Microstructural model of intergranular fracture during tensile tests

Abstract

A microstructural model of intergranular fracture in textured materials is presented. In this model, the material is represented by a two-dimensional microstructure with non-regular polygonal grains which represents material's texture and grain shape measured in experiments or calculated from Monte Carlo simulations. The grain boundary character, grain boundary energy, and fracture stress are assigned to each grain boundary according the grain boundary character distribution. Intergranular fracture susceptibility is analyzed by defining the probability of finding a continuous path along the grain boundaries which are intrinsically susceptible to fracture.

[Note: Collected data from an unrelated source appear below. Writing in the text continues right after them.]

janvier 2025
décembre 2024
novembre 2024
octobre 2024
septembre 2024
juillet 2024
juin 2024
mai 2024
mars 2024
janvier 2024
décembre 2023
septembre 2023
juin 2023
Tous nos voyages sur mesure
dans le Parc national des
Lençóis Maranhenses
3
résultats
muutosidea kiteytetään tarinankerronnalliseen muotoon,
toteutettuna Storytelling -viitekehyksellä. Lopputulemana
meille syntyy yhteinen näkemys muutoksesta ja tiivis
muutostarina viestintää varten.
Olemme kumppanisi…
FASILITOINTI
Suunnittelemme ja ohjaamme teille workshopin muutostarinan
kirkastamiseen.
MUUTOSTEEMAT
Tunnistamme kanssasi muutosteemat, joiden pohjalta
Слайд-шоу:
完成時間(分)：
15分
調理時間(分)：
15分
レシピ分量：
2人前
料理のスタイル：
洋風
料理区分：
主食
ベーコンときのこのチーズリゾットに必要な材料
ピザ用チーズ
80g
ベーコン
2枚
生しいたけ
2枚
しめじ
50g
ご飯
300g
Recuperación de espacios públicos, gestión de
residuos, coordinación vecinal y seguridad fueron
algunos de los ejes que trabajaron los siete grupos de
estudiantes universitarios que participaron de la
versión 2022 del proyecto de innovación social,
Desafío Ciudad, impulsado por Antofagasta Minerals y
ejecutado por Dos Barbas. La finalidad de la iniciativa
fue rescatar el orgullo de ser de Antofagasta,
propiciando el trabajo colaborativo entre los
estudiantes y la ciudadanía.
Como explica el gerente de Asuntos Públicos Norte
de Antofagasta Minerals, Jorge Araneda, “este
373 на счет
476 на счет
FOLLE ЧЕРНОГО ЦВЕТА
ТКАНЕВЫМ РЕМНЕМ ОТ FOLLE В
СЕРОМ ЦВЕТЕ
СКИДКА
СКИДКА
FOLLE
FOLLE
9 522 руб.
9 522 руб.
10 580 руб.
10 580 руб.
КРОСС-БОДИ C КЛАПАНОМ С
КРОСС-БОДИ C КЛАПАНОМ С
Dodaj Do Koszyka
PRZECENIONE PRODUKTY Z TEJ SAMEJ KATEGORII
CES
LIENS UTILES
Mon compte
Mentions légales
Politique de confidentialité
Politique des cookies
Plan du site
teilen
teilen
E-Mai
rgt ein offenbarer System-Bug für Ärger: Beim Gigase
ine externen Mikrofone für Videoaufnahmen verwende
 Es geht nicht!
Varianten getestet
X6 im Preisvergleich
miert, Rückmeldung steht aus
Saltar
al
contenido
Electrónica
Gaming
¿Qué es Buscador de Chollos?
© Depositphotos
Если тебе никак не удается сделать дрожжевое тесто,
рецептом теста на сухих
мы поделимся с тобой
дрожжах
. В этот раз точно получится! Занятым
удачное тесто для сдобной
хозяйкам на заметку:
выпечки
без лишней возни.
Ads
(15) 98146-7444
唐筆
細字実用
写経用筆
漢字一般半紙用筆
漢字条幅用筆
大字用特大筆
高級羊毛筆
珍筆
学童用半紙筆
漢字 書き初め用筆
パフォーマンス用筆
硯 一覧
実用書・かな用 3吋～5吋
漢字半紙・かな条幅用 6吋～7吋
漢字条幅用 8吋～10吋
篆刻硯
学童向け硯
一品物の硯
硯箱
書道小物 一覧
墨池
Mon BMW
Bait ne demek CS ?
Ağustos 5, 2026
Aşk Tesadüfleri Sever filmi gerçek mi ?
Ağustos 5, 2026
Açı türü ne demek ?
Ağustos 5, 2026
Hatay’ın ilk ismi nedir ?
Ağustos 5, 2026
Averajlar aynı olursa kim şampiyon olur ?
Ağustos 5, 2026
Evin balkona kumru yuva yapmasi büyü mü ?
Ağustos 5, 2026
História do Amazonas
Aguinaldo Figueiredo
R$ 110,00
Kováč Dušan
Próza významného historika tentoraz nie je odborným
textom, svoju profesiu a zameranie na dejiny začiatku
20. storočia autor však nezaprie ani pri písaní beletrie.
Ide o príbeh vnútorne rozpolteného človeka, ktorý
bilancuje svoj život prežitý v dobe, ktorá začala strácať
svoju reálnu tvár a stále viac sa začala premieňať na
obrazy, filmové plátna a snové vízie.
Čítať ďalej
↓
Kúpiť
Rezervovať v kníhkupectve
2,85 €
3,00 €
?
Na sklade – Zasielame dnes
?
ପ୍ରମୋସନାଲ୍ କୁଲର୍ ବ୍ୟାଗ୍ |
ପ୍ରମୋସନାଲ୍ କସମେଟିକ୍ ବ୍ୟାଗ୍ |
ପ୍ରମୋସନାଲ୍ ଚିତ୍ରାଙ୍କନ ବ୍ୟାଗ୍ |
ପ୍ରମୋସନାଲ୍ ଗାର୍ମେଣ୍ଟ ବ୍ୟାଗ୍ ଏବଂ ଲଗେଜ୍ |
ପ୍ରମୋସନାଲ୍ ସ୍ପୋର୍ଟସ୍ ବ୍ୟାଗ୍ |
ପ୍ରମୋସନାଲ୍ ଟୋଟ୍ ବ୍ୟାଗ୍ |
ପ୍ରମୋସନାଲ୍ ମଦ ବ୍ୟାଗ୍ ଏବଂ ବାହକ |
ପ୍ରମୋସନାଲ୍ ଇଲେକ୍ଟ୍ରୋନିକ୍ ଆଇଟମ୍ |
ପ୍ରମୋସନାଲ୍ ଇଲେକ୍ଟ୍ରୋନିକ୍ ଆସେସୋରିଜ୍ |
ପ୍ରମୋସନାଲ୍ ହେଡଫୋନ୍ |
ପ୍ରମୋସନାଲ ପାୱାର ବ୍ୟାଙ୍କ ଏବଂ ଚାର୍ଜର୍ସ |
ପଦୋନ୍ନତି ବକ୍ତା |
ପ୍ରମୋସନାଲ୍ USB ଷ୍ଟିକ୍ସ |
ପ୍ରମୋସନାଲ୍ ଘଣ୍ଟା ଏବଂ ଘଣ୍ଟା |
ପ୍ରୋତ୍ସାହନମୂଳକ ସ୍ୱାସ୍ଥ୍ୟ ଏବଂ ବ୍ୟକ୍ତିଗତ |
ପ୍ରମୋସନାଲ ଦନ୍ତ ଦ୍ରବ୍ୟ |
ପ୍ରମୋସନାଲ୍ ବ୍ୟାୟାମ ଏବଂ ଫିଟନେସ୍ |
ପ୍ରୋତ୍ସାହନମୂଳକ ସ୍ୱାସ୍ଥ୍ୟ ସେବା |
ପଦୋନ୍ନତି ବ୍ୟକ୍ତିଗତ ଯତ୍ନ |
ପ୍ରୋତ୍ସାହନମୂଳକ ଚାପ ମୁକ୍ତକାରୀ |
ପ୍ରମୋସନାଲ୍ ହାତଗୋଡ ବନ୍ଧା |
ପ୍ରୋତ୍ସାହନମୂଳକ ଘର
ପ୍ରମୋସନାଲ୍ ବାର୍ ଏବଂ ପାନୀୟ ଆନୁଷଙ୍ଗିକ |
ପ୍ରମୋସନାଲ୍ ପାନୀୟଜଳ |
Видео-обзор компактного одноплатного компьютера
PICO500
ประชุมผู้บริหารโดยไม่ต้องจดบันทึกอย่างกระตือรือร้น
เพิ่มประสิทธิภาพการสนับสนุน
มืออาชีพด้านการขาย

In this analysis the orientations of the grain boundary with respect to the applied or residual tensile stress axis is considered. The probability of intergranular fracture for each grain boundary depends on the intergranular fracture resistance, the interface orientation relative to the stress axis, and a value of the tensile stress acting on the grain boundary. The crack arrest distance and the fracture toughness are calculated in terms of the frequency of low-energy grain boundaries, fracture stress of low-energy grain boundary, angle distribution of grain boundary interfaces, and anisotropy of grain shape. The results indicate that the fracture toughness increases and the crack arrest distance decreases dramatically with increasing the frequency of the low-energy grain boundaries. Lowering the grain boundary energy can improve the fracture toughness and decrease the crack arrest distance. The angle distribution of grain boundary interfaces and the grain shape factor are also very effective in controlling the fracture toughness. High fracture toughness of polycrystalline materials is related to the presence of a high frequency of low-energy boundaries which are resistant to fracture. The best fracture toughness for brittle materials can be achieved by controlling the frequencies of the low-energy grain boundaries, the grain boundary character, and the boundary inclination.